What got me thinking about anxiety was partly a National Public Radio program I heard recently and my own experience as I tuned in. I caught the first bit of this program in the car on the way to work. As I pulled into the company’s parking lot, I listened to a PhD-ed author talk about anxiety as a fear of fear, but was quickly distracted. A group of fellow employees came out the front door of our office building, talking and laughing as they made their way toward their car.
I was sure they were looking at me sitting there in my car, and probably even talking about what an odd bird I was for lurking in the lot. I decided to hop out and wave them down to explain my behavior, but I surprised them. They didn’t even know I was sitting there. I returned to my car in even more of a kerfuffle than before, just in time to miss the end of the program on anxiety. As is true with most essentials of a happy, productive life, anxiety is an emotion that works best when in balance. Anxiety can be a good thing. It drives us forward, moving us out of a state of complacency or boredom.
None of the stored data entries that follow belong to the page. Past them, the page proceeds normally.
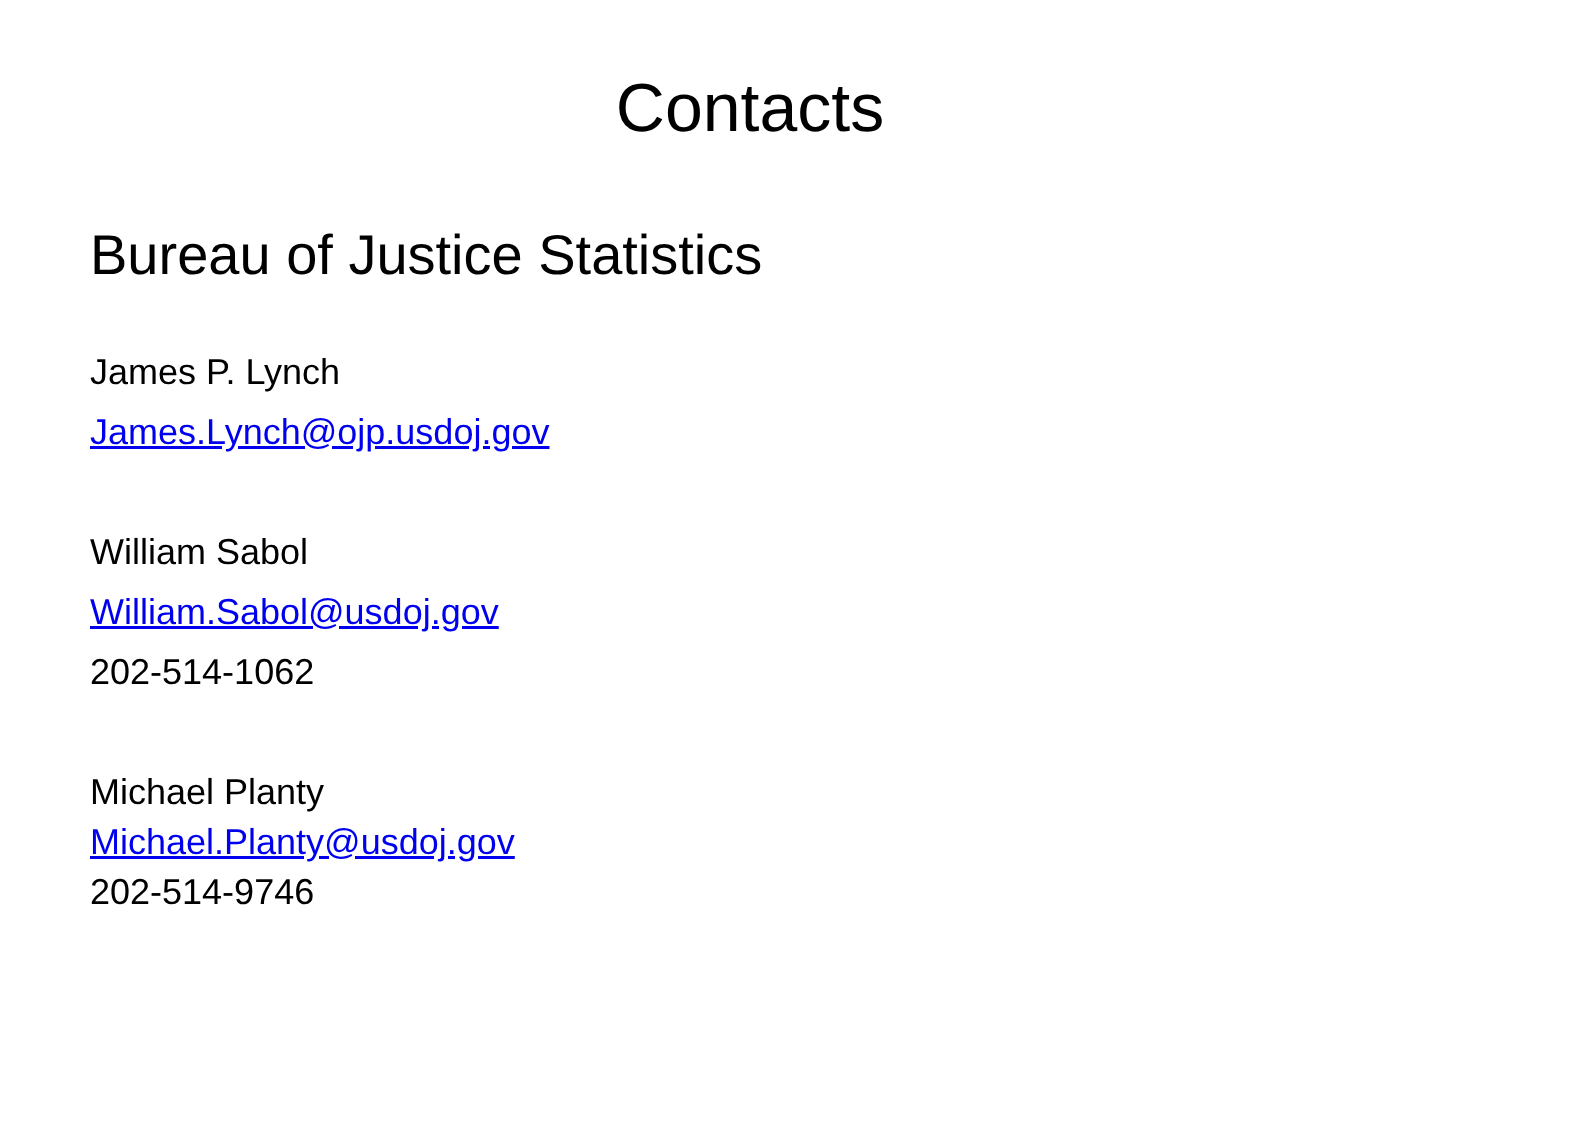Contacts
Bureau of Justice Statistics
James P. Lynch
James.Lynch@ojp.usdoj.gov
William Sabol
William.Sabol@usdoj.gov
202-514-1062
Michael Planty
Michael.Planty@usdoj.gov
202-514-9746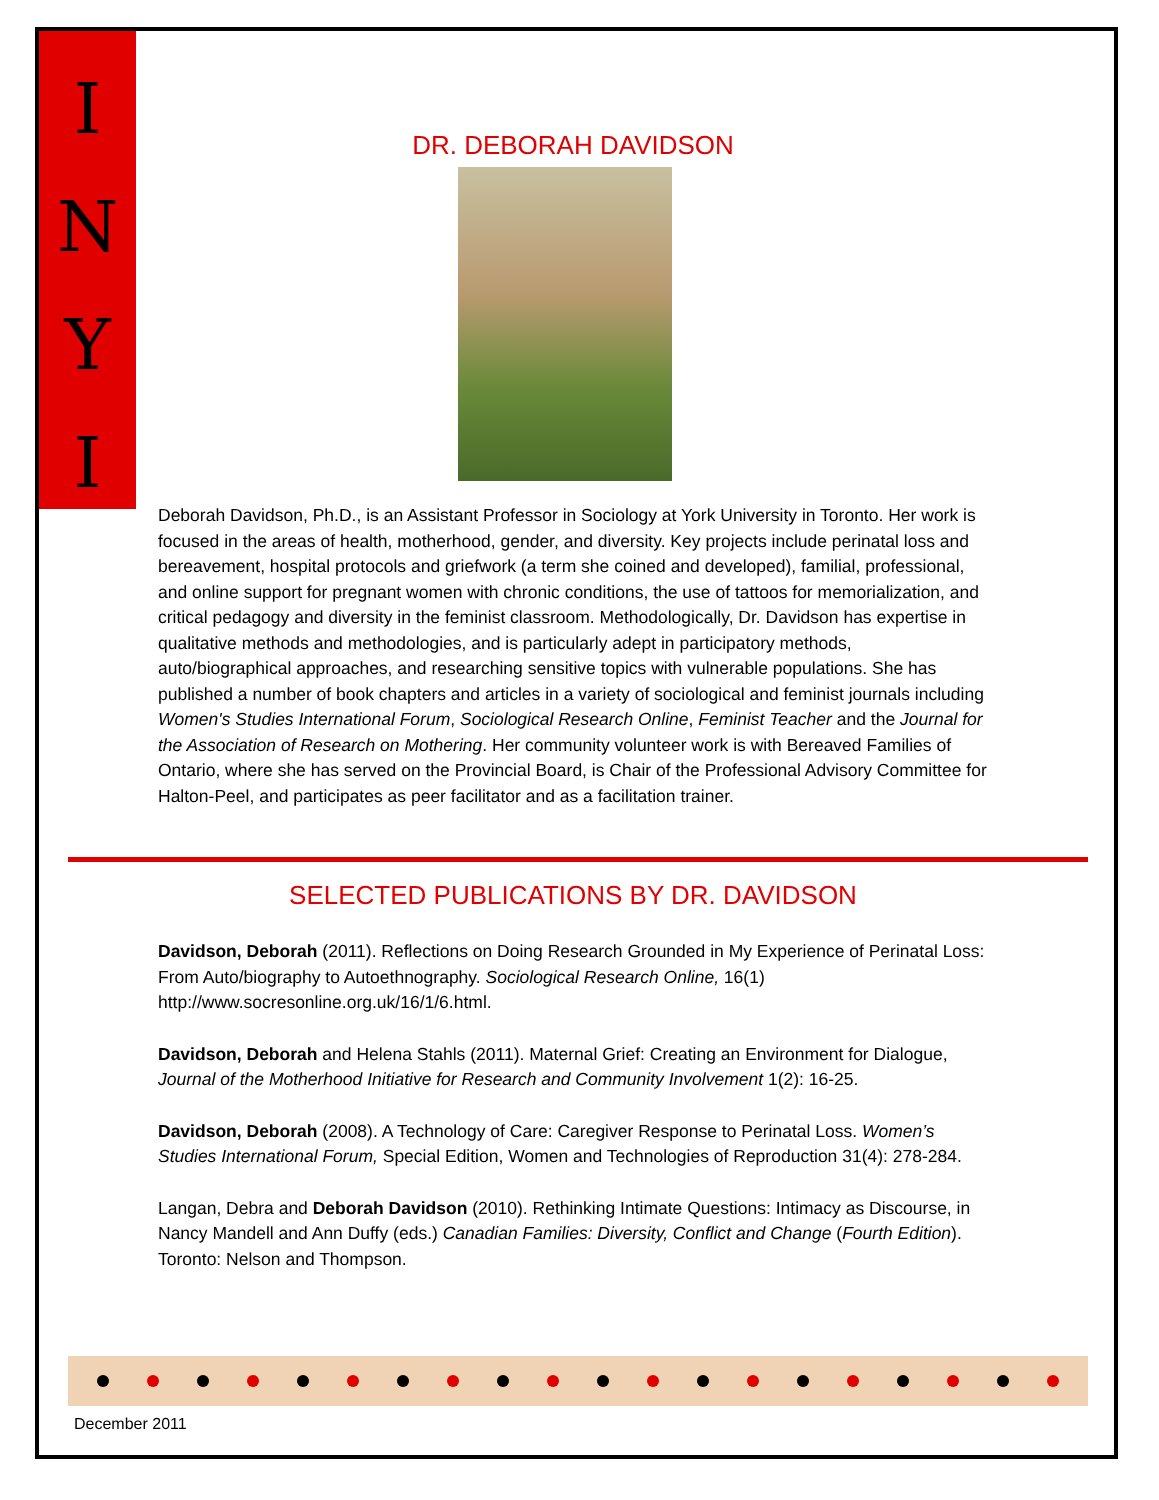I
N
Y
I
DR. DEBORAH DAVIDSON
Deborah Davidson, Ph.D., is an Assistant Professor in Sociology at York University in Toronto. Her work is focused in the areas of health, motherhood, gender, and diversity. Key projects include perinatal loss and bereavement, hospital protocols and griefwork (a term she coined and developed), familial, professional, and online support for pregnant women with chronic conditions, the use of tattoos for memorialization, and critical pedagogy and diversity in the feminist classroom. Methodologically, Dr. Davidson has expertise in qualitative methods and methodologies, and is particularly adept in participatory methods, auto/biographical approaches, and researching sensitive topics with vulnerable populations. She has published a number of book chapters and articles in a variety of sociological and feminist journals including Women's Studies International Forum, Sociological Research Online, Feminist Teacher and the Journal for the Association of Research on Mothering. Her community volunteer work is with Bereaved Families of Ontario, where she has served on the Provincial Board, is Chair of the Professional Advisory Committee for Halton-Peel, and participates as peer facilitator and as a facilitation trainer.
SELECTED PUBLICATIONS BY DR. DAVIDSON
Davidson, Deborah (2011). Reflections on Doing Research Grounded in My Experience of Perinatal Loss: From Auto/biography to Autoethnography. Sociological Research Online, 16(1) http://www.socresonline.org.uk/16/1/6.html.
Davidson, Deborah and Helena Stahls (2011). Maternal Grief: Creating an Environment for Dialogue, Journal of the Motherhood Initiative for Research and Community Involvement 1(2): 16-25.
Davidson, Deborah (2008). A Technology of Care: Caregiver Response to Perinatal Loss. Women’s Studies International Forum, Special Edition, Women and Technologies of Reproduction 31(4): 278-284.
Langan, Debra and Deborah Davidson (2010). Rethinking Intimate Questions: Intimacy as Discourse, in Nancy Mandell and Ann Duffy (eds.) Canadian Families: Diversity, Conflict and Change (Fourth Edition). Toronto: Nelson and Thompson.
December 2011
Yet, too much anxiety can freeze us up, making us worry about what’s coming next. Healthy anxiety keeps us in the present moment, alert to the many possibilities in front of us. Unhealthy anxiety drags us into the unknowable future. I love Woody Allen movies. He’s so good at playing a person who’s made a mess of his surroundings. He acts out angst and second-guessing perfectly, yet manages to make it funny at the same time. When we laugh at the characters he plays, we have an opportunity to laugh at ourselves. And that may give us a better remedy for unhealthy anxiety than any duck or PhD expert can serve up.